* [Task statement] No pictures should be carried over. Output all other parts of the entries verbatim.

* [Supplied data]
_ _ _ _ _

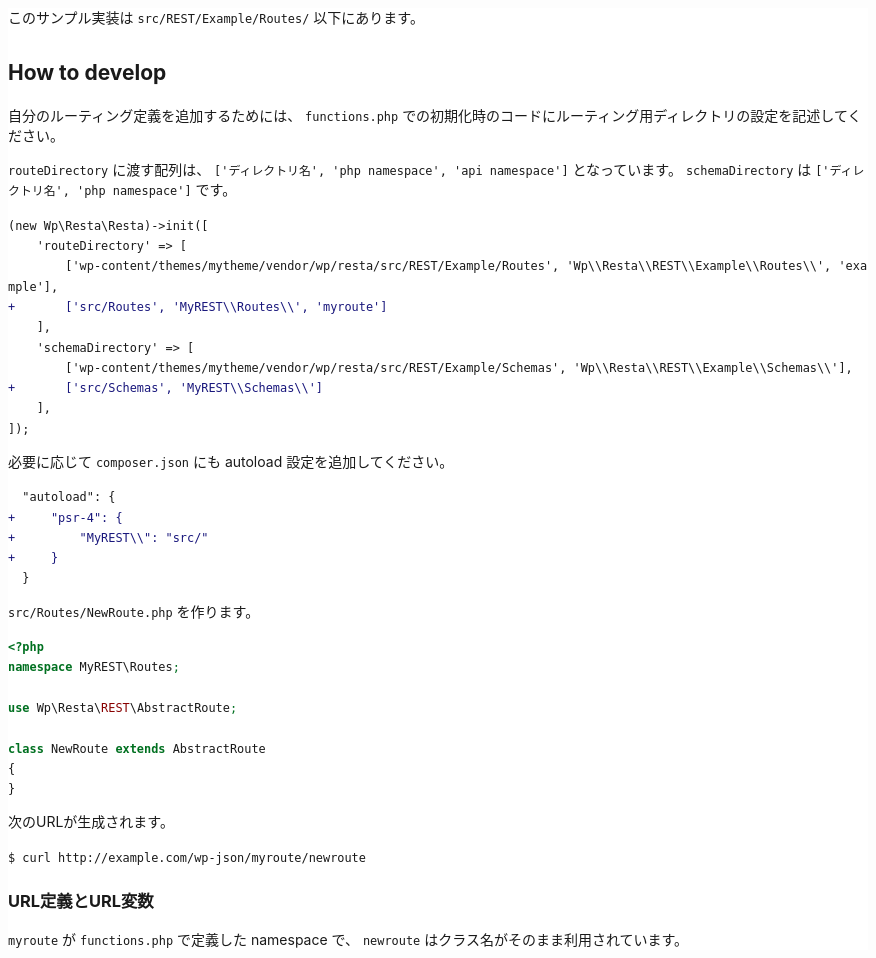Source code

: このサンプル実装は `src/REST/Example/Routes/` 以下にあります。

## How to develop

自分のルーティング定義を追加するためには、 `functions.php` での初期化時のコードにルーティング用ディレクトリの設定を記述してください。

`routeDirectory` に渡す配列は、 `['ディレクトリ名', 'php namespace', 'api namespace']` となっています。
`schemaDirectory` は `['ディレクトリ名', 'php namespace']` です。

```diff
(new Wp\Resta\Resta)->init([
    'routeDirectory' => [
        ['wp-content/themes/mytheme/vendor/wp/resta/src/REST/Example/Routes', 'Wp\\Resta\\REST\\Example\\Routes\\', 'example'],
+       ['src/Routes', 'MyREST\\Routes\\', 'myroute']
    ],
    'schemaDirectory' => [
        ['wp-content/themes/mytheme/vendor/wp/resta/src/REST/Example/Schemas', 'Wp\\Resta\\REST\\Example\\Schemas\\'],
+       ['src/Schemas', 'MyREST\\Schemas\\']
    ],
]);
```

必要に応じて `composer.json` にも autoload 設定を追加してください。

```diff
  "autoload": {
+     "psr-4": {
+         "MyREST\\": "src/"
+     }
  }
```


`src/Routes/NewRoute.php` を作ります。

```php
<?php
namespace MyREST\Routes;

use Wp\Resta\REST\AbstractRoute;

class NewRoute extends AbstractRoute
{
}
```

次のURLが生成されます。

```
$ curl http://example.com/wp-json/myroute/newroute
```

### URL定義とURL変数

`myroute` が `functions.php` で定義した namespace で、 `newroute` はクラス名がそのまま利用されています。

_ _ _ _ _

* [Solution]
Source code

: このサンプル実装は `src/REST/Example/Routes/` 以下にあります。

## How to develop

自分のルーティング定義を追加するためには、 `functions.php` での初期化時のコードにルーティング用ディレクトリの設定を記述してください。

`routeDirectory` に渡す配列は、 `['ディレクトリ名', 'php namespace', 'api namespace']` となっています。
`schemaDirectory` は `['ディレクトリ名', 'php namespace']` です。

```diff
(new Wp\Resta\Resta)->init([
    'routeDirectory' => [
        ['wp-content/themes/mytheme/vendor/wp/resta/src/REST/Example/Routes', 'Wp\\Resta\\REST\\Example\\Routes\\', 'example'],
+       ['src/Routes', 'MyREST\\Routes\\', 'myroute']
    ],
    'schemaDirectory' => [
        ['wp-content/themes/mytheme/vendor/wp/resta/src/REST/Example/Schemas', 'Wp\\Resta\\REST\\Example\\Schemas\\'],
+       ['src/Schemas', 'MyREST\\Schemas\\']
    ],
]);
```

必要に応じて `composer.json` にも autoload 設定を追加してください。

```diff
  "autoload": {
+     "psr-4": {
+         "MyREST\\": "src/"
+     }
  }
```


`src/Routes/NewRoute.php` を作ります。

```php
<?php
namespace MyREST\Routes;

use Wp\Resta\REST\AbstractRoute;

class NewRoute extends AbstractRoute
{
}
```

次のURLが生成されます。

```
$ curl http://example.com/wp-json/myroute/newroute
```

### URL定義とURL変数

`myroute` が `functions.php` で定義した namespace で、 `newroute` はクラス名がそのまま利用されています。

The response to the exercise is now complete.